Prime à la conversion : grand coup de rabot estival

La prime à la conversion évolue ! Hasard du calendrier, alors que le précédent ministre de l’écologie a fini par démissionner suite aux déboires qui ont éclaté dans la presse et que sa remplaçante, Elisabeth Borne, est à peine nommée, un décret relatif aux aides à l’acquisition de véhicules dits peu polluants est paru aujourd’hui au Journal Officiel. Si cela peut passer pour un simple rabotage de l’ancienne prime à la conversion au premier abord, cela ressemble plutôt à un enterrement pur et simple…

Prime à la conversion : un décalage important entre les modèles éligibles et le pouvoir d’achat des foyers éligibles

Principale modification de ce nouveau décret par rapport à la prime à la conversion qui était jusqu’ici en place (et depuis peu de temps…) : le montant de la prime ne dépend plus du caractère imposable ou non-imposable du ménage mais du revenu fiscal par part. « Le gouvernement a décidé de renforcer l’efficacité du dispositif sur le plan environnemental tout en ciblant davantage le soutien public sur les ménages les plus modestes », a mis en avant mercredi soir dans un communiqué le Ministère de la transition écologique et solidaire.

Prime à la conversion

Concrètement, cela signifie d’une part que le panel de personnes éligibles aux primes devient bien plus restreint (les ménages les plus aisés mais aussi une partie des classes moyennes sont désormais exclues de cette prime). A qui s’adresse-t-elle désormais ? Aux personnes physiques dont le revenu fiscal est inférieur ou égal à 3 489 €. De quoi peuvent-ils disposer ?

  • D’une prime allant jusqu’à 5000 € pour les véhicules électriques émettant moins de 20 g (neufs ou occasion)
  • D’une prime jusqu’à 3000 € pour les véhicules émettant moins de 116 g de CO2 classés Electriques ou Critair 1 ou Critair 2 immatriculés après le 1er septembre 2019.

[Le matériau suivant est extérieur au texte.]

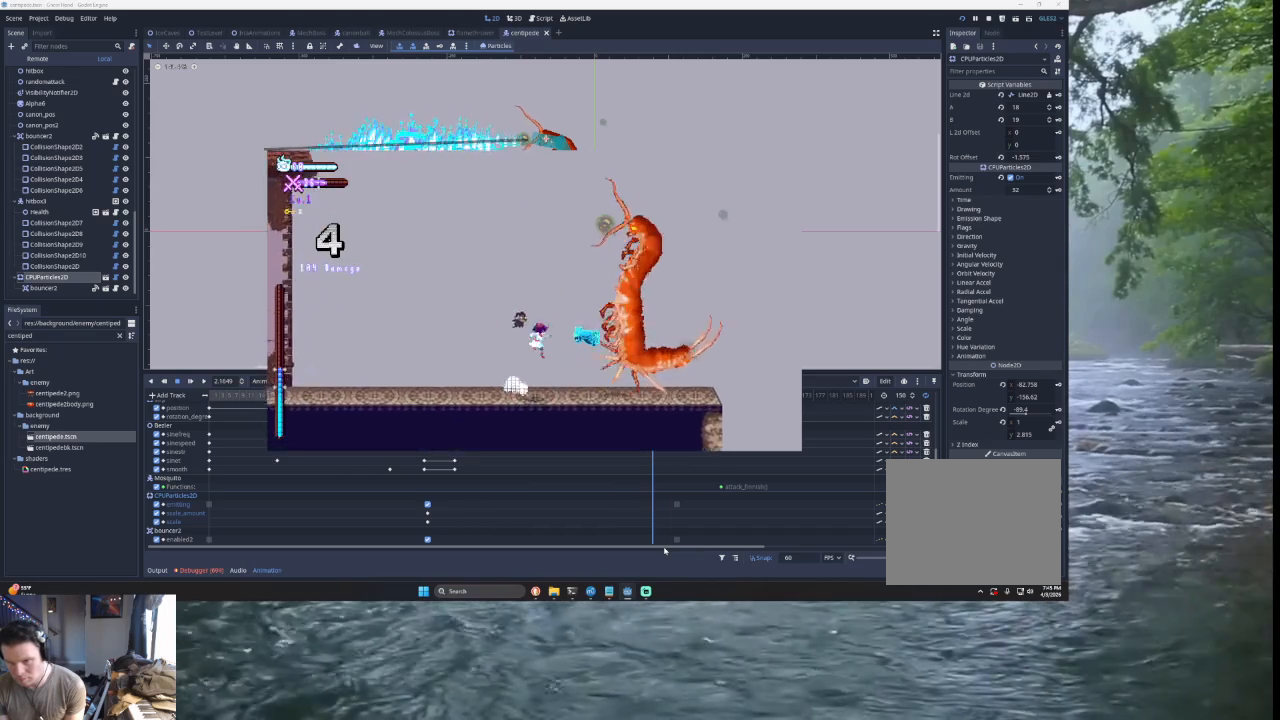
{"buttons": ["L1"], "left_stick": "center", "events": [[67, "SQUARE", "up"], [67, "TRIANGLE", "up"], [67, "left_stick", "left"], [367, "left_stick", "down-right"], [433, "L1", "down"], [467, "left_stick", "center"]]}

Reste une question fondamentale : les foyers dont le revenu fiscal est inférieur à 3489 € peuvent-ils se porter acquéreurs de véhicules récents répondant à ces critères gouvernementaux tout en étant une réponse pertinente à leurs besoins de mobilité ? Rien n’est moins sûr.

Les nouvelles Zoé, Clio et 208 demeurent éligibles à la prime à la conversion

Des professionnels pris par surprise ?

D’autre part, cela ressemble à une décision hâtive qui met le marché automobile au pied du mur : la décision venant à peine d’être passée au Journal Officiel pour une mise en application au 1er août, ce qui ne devrait pas arranger les professionnels de la distribution automobile. De surcroît, en pleine période estivale, certains n’auront pas le temps d’anticiper cette nouvelle donne. La réaction ne s’est pas faite attendre : le CNPA (Conseil national des professions de l’automobile -qui représente notamment les concessionnaires) a ainsi dénoncé « une décision prise sans concertation, au cœur de l’été » et qui « anéantit complètement le dispositif qui permettait d’aider les ménages à acquérir un véhicule moins polluant ».

Le CNPA estime en outre que « les montants d’aide ont été drastiquement diminués » avec le seul objectif de maîtriser les dépenses publiques, cela allant dans le sens contraire « des attentes exprimées lors du Grand Débat National » et également comme « le contraire d’une méthode de travail fondée sur la concertation et le dialogue, notamment dans le cadre du comité stratégique de filière pourtant réuni il y a 5 jours ». Toujours au sujet du CNPA, ce dernier demande à être reçu par la nouvelle ministre de la transition écologique et solidaire, Elisabeth Borne.

Prime à la conversion

Le moins que l’on puisse dire, c’est que les professionnels ne sont pas rassurés par ce nouveau décret qui devrait dévaloriser une partie de leur stocks de voitures. Cela ne sera pas sans préjudice pour eux, d’autant que n’accorder que 13 jours au marché auto pour s’adapter à ce nouveau décret risque soit de précipiter les ventes, soit de bouleverser les projections de ventes sur 2019. Dès lors, la nouvelle ministre sera-t-elle tentée de modifier le décret ? Affaire à suivre.